• [Exercise description] Put into a numbered list the part below that opens with the line containing "Write lens after" and closes with the line containing "379.7], [0, 0, 1]] dist [0.035838, 0.006673]", both of those lines included and blank lines left out. Leave the pictures out.

• [Source information]
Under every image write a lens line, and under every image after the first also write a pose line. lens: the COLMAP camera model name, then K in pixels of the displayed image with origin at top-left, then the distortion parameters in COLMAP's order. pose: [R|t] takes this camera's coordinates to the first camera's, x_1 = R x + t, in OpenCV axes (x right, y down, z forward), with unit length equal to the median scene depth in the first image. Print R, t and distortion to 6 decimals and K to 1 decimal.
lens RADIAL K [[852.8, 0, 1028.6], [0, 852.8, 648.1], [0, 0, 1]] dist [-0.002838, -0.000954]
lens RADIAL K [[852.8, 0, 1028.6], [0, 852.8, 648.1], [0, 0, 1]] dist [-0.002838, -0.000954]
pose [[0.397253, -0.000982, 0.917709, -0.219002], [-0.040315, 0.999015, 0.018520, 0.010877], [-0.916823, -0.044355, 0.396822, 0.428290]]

--

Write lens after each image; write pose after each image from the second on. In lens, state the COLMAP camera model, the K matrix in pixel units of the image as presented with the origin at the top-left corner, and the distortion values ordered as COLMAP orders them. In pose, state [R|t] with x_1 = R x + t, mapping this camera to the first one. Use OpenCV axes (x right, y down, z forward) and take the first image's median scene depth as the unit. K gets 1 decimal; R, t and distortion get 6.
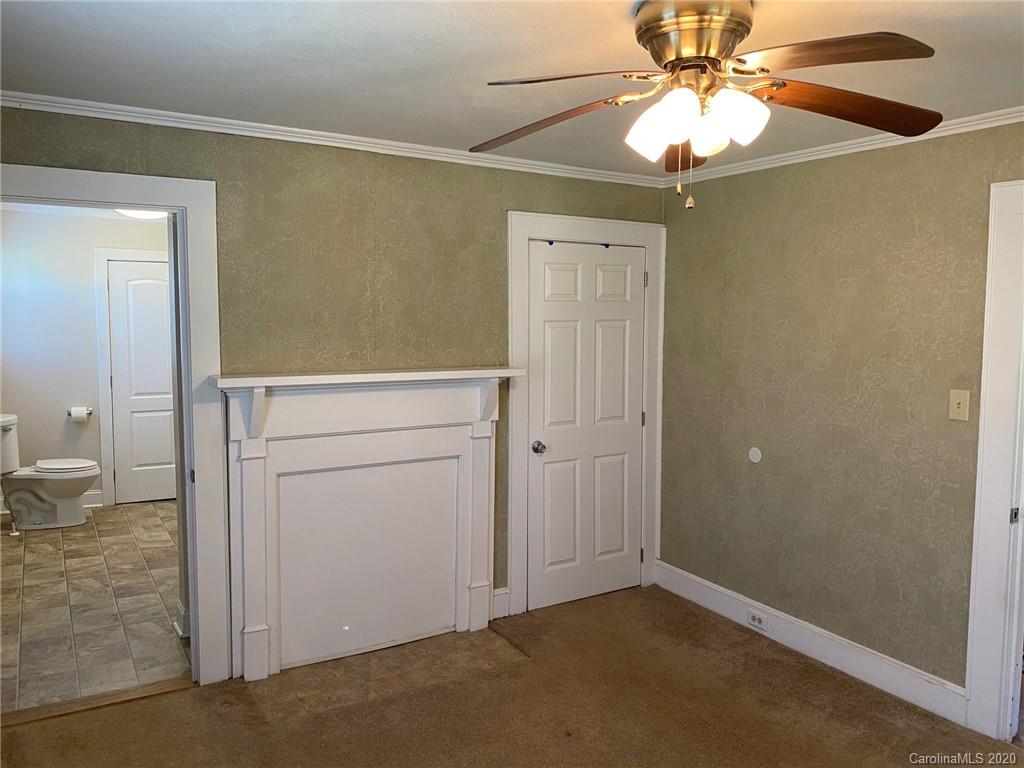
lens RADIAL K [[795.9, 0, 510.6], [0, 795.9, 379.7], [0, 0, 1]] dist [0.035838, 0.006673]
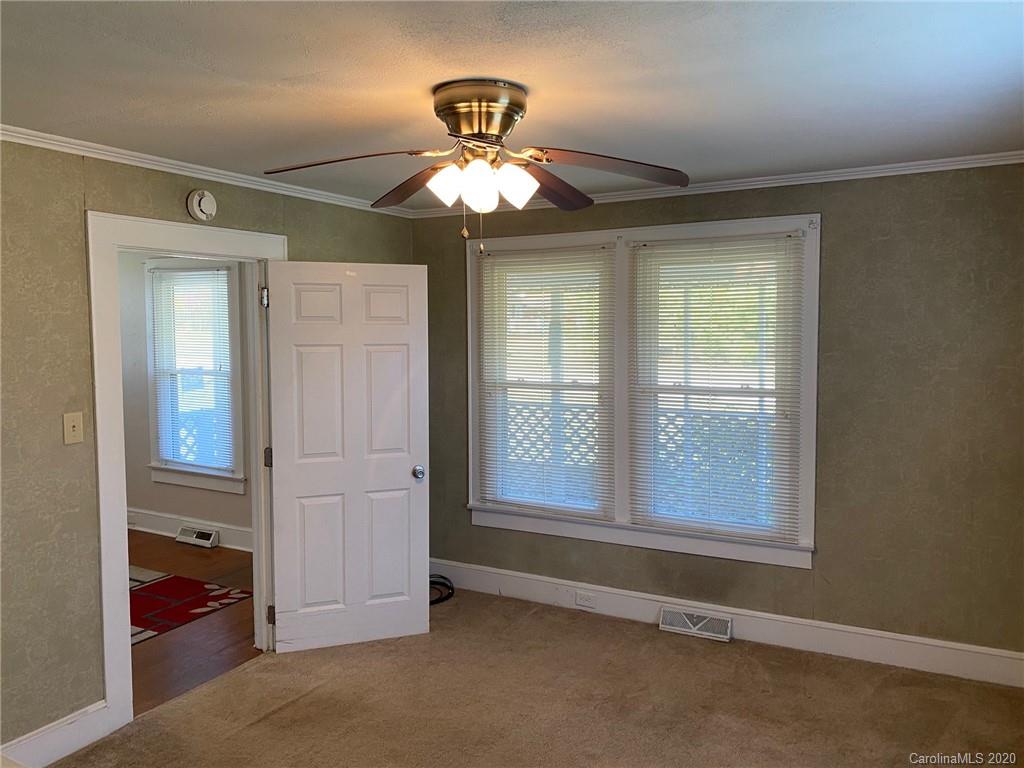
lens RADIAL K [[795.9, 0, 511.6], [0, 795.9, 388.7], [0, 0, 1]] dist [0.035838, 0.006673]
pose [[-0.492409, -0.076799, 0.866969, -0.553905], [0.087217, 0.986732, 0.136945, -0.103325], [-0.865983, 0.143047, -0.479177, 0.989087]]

--

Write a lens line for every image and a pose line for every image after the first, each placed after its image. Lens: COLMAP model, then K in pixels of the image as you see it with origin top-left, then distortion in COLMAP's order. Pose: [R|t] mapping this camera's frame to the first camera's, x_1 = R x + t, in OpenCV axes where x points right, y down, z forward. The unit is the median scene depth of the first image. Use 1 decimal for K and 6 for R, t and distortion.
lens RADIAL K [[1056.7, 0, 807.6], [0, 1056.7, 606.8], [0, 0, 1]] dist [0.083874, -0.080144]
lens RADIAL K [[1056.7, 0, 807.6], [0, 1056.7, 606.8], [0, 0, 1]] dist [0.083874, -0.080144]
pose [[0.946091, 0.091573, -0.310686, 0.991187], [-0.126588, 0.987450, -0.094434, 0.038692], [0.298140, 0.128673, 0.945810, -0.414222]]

• [Task response]
1. Write lens after each image; write pose after each image from the second on. In lens, state the COLMAP camera model, the K matrix in pixel units of the image as presented with the origin at the top-left corner, and the distortion values ordered as COLMAP orders them. In pose, state [R|t] with x_1 = R x + t, mapping this camera to the first one. Use OpenCV axes (x right, y down, z forward) and take the first image's median scene depth as the unit. K gets 1 decimal; R, t and distortion get 6.
2. lens RADIAL K [[795.9, 0, 510.6], [0, 795.9, 379.7], [0, 0, 1]] dist [0.035838, 0.006673]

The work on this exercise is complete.